= Shōichi Ueno =

Japanese newspaper publisher and philanthropist (1936–2016)

Shōichi Ueno (上野 尚一, Ueno Shōichi) was a Japanese newspaper publisher, philanthropist and co-owner of the Asahi Shimbun, Japan's second largest daily newspaper in terms of circulation. Ueno served as the co-owner of Asahi Shimbun from 1997 until his death in February 2016.

Ueno was the great-grandson of the co-founder of Asahi Shimbun, Riichi Ueno (1848-1919). In 1879, Ueno and his business partner, Ryuhei Murayama (1850-1933), established Asahi Shimbun in Osaka. Riichi Ueno became the newspaper's co-owner in 1881. Shōichi Ueno earned a law degree from Keio University in 1958. He first joined the staff of the Asahi Shimbun Company in 1962. An executive at the newspaper's Tokyo offices, Ueno held positions within Asahi Shimbun's advertising, sales and international departments.

In 1997, Ueno became the Asahi Shimbun's co-owner upon the death of his father, Junichi Ueno.

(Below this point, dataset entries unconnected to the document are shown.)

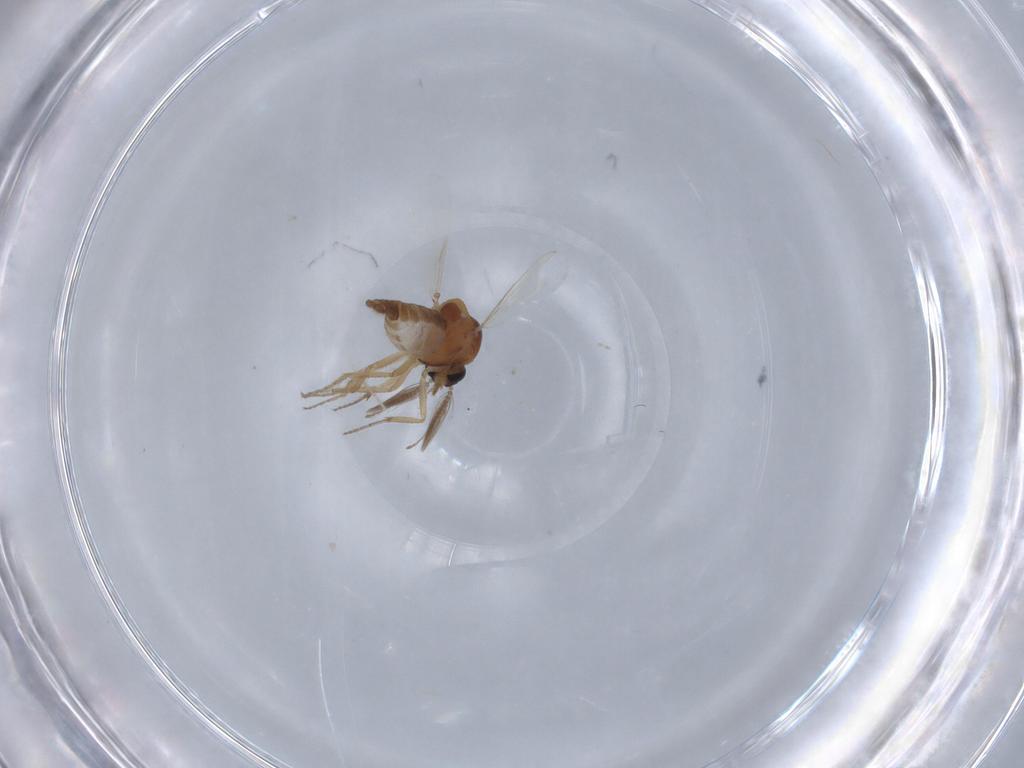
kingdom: Animalia
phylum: Arthropoda
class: Insecta
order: Diptera
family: Ceratopogonidae
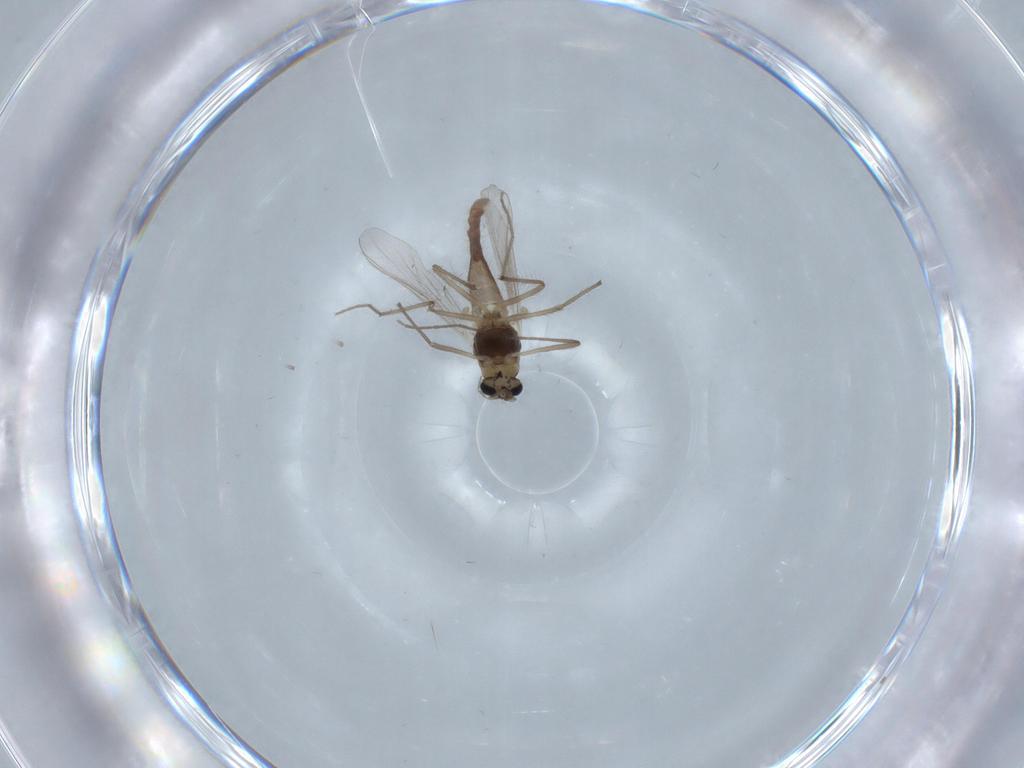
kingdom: Animalia
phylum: Arthropoda
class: Insecta
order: Diptera
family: Chironomidae
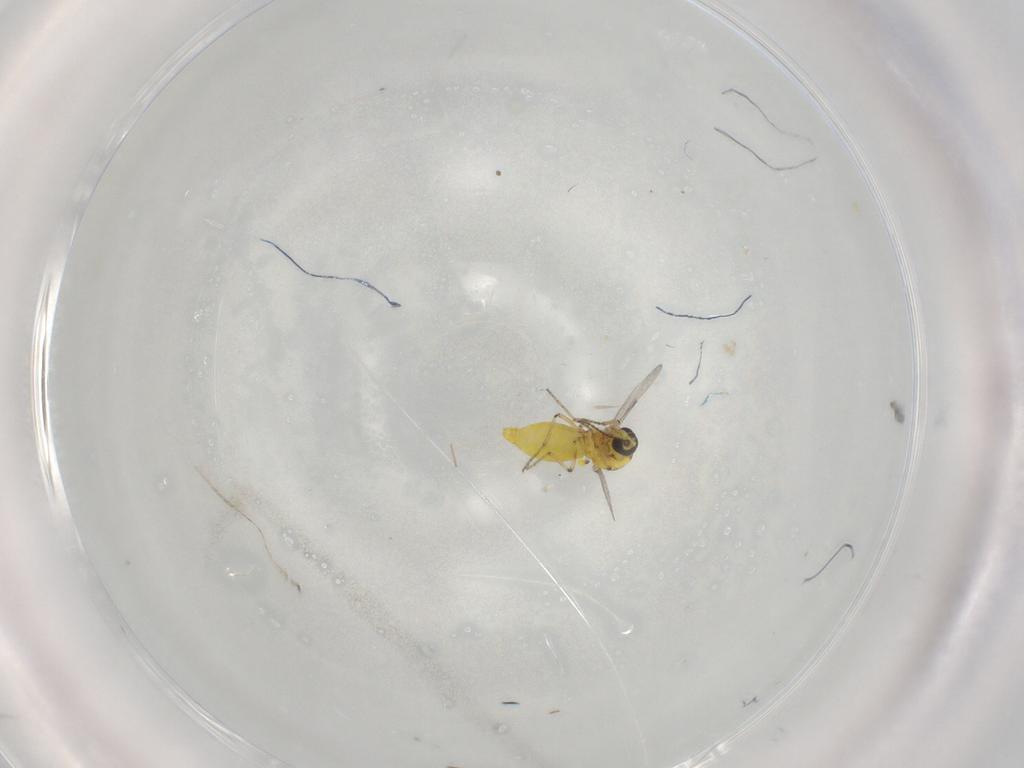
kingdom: Animalia
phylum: Arthropoda
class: Insecta
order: Diptera
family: Ceratopogonidae
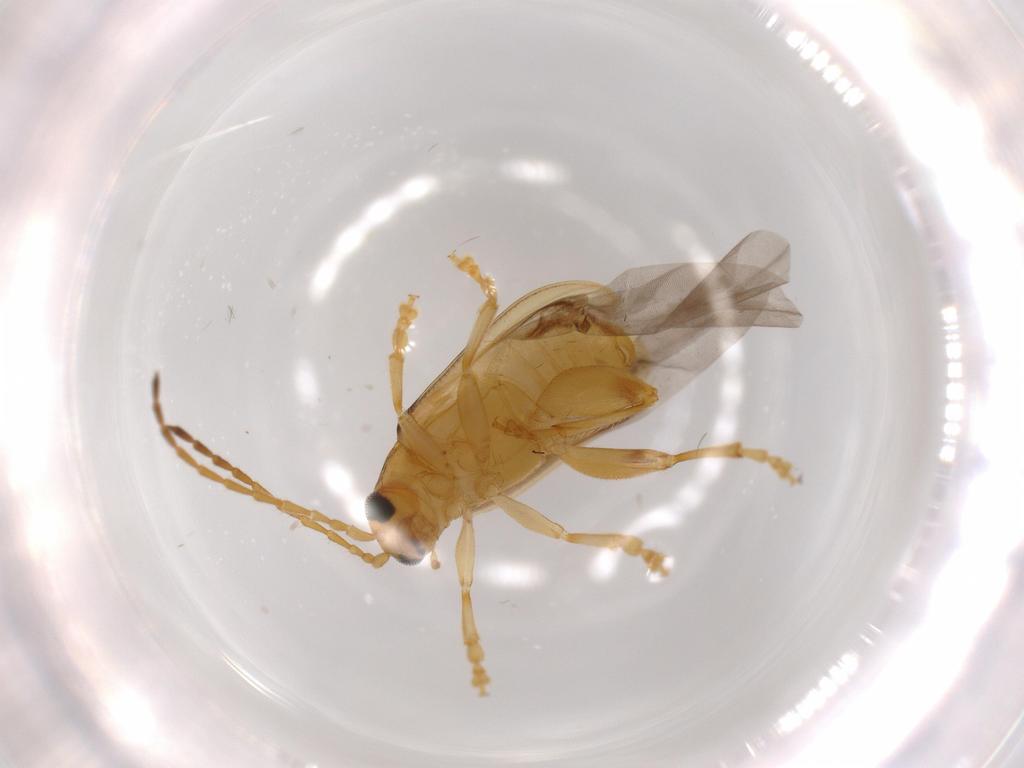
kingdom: Animalia
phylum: Arthropoda
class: Insecta
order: Coleoptera
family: Chrysomelidae
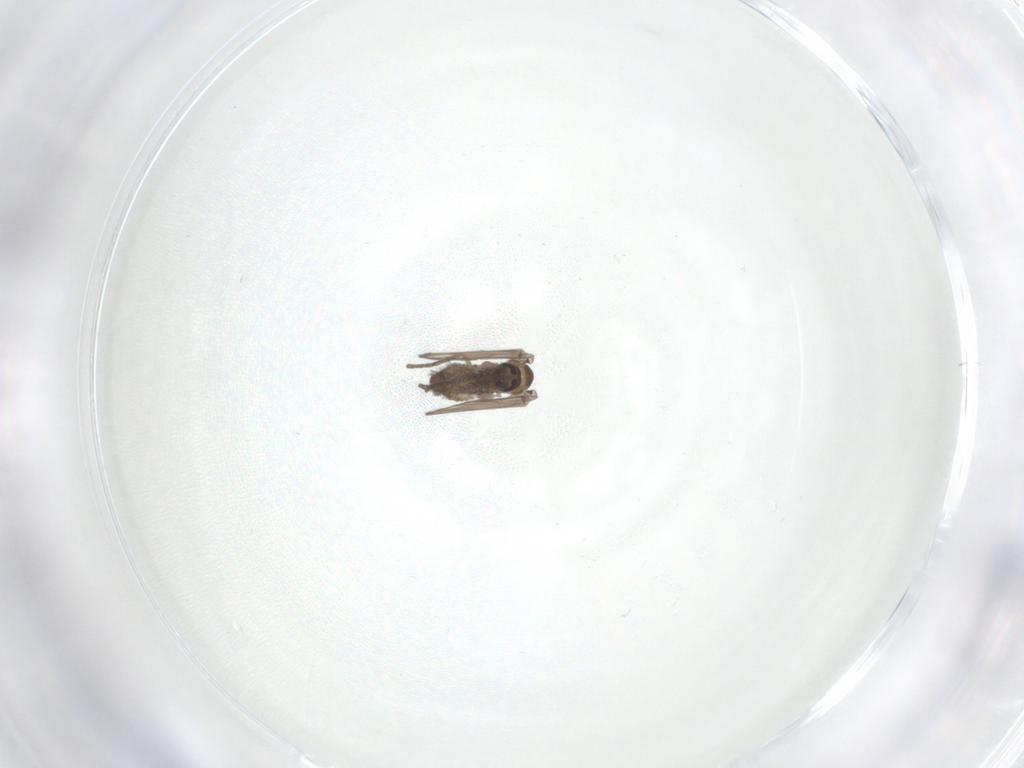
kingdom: Animalia
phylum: Arthropoda
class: Insecta
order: Diptera
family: Psychodidae
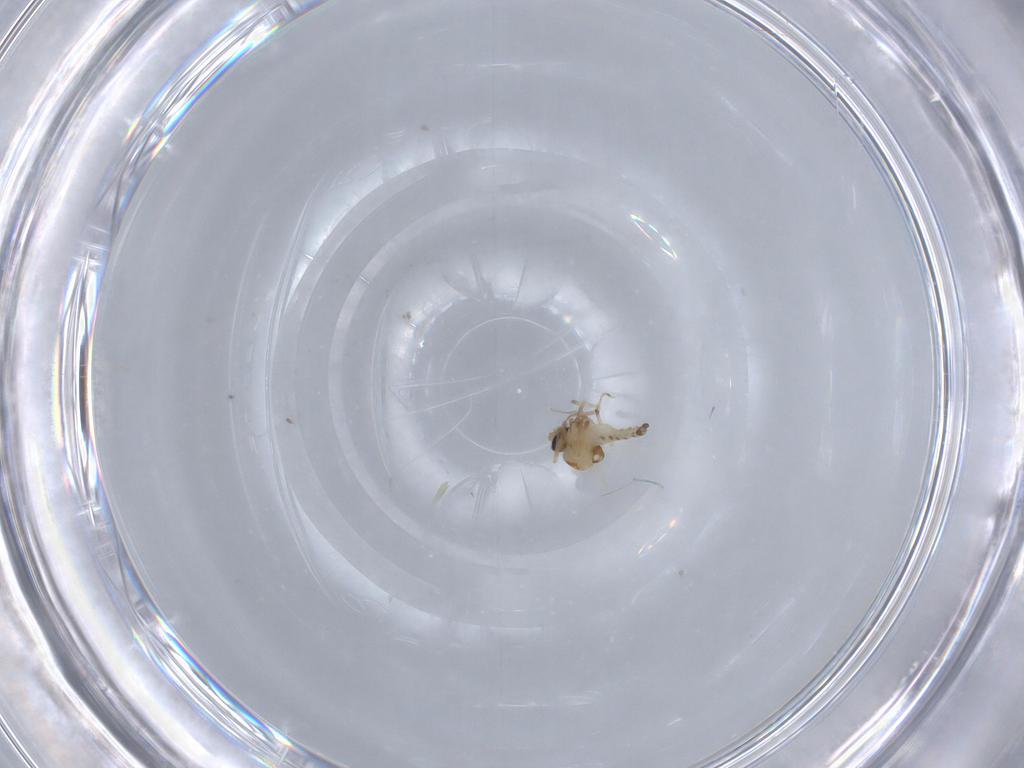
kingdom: Animalia
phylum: Arthropoda
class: Insecta
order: Diptera
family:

Shōichi Ueno remained the newspaper's co-owner until his own death in February 2016.

He served on the board of directors of the Ueno Memorial Foundation for the Study of Buddhist Art, which was founded by the Ueno family in 1970 to research Buddhist art and culture. He was also a councilor for the Kyoto National Museum.

Shōichi Ueno died from lung cancer at a hospital in the Shinjuku ward of Tokyo on February 29, 2016, at the age of 79.